YOUR TASK: Only one stretch of the data below should be repeated: the lines from the line containing "cells demonstrate moderate" through the line containing "cells reveal medium", inclusive, exactly as they are.

EXERCISE INPUTS:
______
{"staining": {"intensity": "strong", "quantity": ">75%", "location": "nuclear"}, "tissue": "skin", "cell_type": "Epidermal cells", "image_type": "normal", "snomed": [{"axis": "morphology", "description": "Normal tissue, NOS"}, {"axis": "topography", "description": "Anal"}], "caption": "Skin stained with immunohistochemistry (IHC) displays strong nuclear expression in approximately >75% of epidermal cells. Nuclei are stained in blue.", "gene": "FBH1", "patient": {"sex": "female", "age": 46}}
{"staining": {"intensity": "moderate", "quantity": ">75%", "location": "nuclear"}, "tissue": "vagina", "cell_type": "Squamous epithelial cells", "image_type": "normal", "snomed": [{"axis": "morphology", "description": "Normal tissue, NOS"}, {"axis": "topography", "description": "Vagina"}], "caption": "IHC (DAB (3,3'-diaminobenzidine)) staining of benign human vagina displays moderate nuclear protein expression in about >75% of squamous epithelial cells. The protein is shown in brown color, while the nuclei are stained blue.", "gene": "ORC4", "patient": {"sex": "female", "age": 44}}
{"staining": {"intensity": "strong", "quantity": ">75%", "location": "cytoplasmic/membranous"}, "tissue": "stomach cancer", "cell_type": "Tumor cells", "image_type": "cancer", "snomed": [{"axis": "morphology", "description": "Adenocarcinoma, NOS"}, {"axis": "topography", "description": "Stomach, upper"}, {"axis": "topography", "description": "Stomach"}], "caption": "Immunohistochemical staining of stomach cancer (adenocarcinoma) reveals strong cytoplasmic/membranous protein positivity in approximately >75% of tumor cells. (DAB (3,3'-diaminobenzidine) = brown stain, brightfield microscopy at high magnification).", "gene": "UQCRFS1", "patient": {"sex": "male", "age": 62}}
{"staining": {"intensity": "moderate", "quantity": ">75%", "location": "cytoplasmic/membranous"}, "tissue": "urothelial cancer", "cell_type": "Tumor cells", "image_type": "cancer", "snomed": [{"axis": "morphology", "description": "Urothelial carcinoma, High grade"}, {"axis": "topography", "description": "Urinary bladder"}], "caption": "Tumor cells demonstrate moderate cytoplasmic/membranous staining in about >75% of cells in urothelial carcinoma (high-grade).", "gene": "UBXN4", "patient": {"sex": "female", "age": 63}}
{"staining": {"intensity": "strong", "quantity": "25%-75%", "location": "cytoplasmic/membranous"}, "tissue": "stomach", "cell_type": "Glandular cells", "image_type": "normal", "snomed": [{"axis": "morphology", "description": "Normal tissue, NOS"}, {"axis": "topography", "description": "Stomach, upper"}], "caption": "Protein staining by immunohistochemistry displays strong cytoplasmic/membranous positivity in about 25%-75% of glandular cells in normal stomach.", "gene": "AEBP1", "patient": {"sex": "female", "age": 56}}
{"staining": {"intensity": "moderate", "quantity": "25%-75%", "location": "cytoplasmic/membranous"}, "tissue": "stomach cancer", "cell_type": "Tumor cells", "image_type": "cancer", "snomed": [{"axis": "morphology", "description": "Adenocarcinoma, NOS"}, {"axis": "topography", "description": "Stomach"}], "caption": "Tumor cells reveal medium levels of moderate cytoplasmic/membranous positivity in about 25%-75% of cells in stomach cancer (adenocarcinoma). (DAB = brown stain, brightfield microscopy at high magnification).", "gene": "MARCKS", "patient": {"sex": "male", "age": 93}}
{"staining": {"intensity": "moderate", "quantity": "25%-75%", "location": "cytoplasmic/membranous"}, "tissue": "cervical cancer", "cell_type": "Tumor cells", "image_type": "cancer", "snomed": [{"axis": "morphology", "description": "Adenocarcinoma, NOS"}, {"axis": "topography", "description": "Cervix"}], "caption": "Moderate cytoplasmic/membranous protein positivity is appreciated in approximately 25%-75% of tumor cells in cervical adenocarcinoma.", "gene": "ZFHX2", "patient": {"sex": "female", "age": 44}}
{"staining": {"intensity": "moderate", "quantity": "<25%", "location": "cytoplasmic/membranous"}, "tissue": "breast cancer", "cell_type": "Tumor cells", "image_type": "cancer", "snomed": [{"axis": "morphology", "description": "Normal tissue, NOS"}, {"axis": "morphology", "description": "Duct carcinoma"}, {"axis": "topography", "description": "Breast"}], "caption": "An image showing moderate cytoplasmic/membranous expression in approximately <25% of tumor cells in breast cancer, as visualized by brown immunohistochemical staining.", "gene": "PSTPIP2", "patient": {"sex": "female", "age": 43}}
______
OUTPUT FOR THIS EXERCISE:
{"staining": {"intensity": "moderate", "quantity": ">75%", "location": "cytoplasmic/membranous"}, "tissue": "urothelial cancer", "cell_type": "Tumor cells", "image_type": "cancer", "snomed": [{"axis": "morphology", "description": "Urothelial carcinoma, High grade"}, {"axis": "topography", "description": "Urinary bladder"}], "caption": "Tumor cells demonstrate moderate cytoplasmic/membranous staining in about >75% of cells in urothelial carcinoma (high-grade).", "gene": "UBXN4", "patient": {"sex": "female", "age": 63}}
{"staining": {"intensity": "strong", "quantity": "25%-75%", "location": "cytoplasmic/membranous"}, "tissue": "stomach", "cell_type": "Glandular cells", "image_type": "normal", "snomed": [{"axis": "morphology", "description": "Normal tissue, NOS"}, {"axis": "topography", "description": "Stomach, upper"}], "caption": "Protein staining by immunohistochemistry displays strong cytoplasmic/membranous positivity in about 25%-75% of glandular cells in normal stomach.", "gene": "AEBP1", "patient": {"sex": "female", "age": 56}}
{"staining": {"intensity": "moderate", "quantity": "25%-75%", "location": "cytoplasmic/membranous"}, "tissue": "stomach cancer", "cell_type": "Tumor cells", "image_type": "cancer", "snomed": [{"axis": "morphology", "description": "Adenocarcinoma, NOS"}, {"axis": "topography", "description": "Stomach"}], "caption": "Tumor cells reveal medium levels of moderate cytoplasmic/membranous positivity in about 25%-75% of cells in stomach cancer (adenocarcinoma). (DAB = brown stain, brightfield microscopy at high magnification).", "gene": "MARCKS", "patient": {"sex": "male", "age": 93}}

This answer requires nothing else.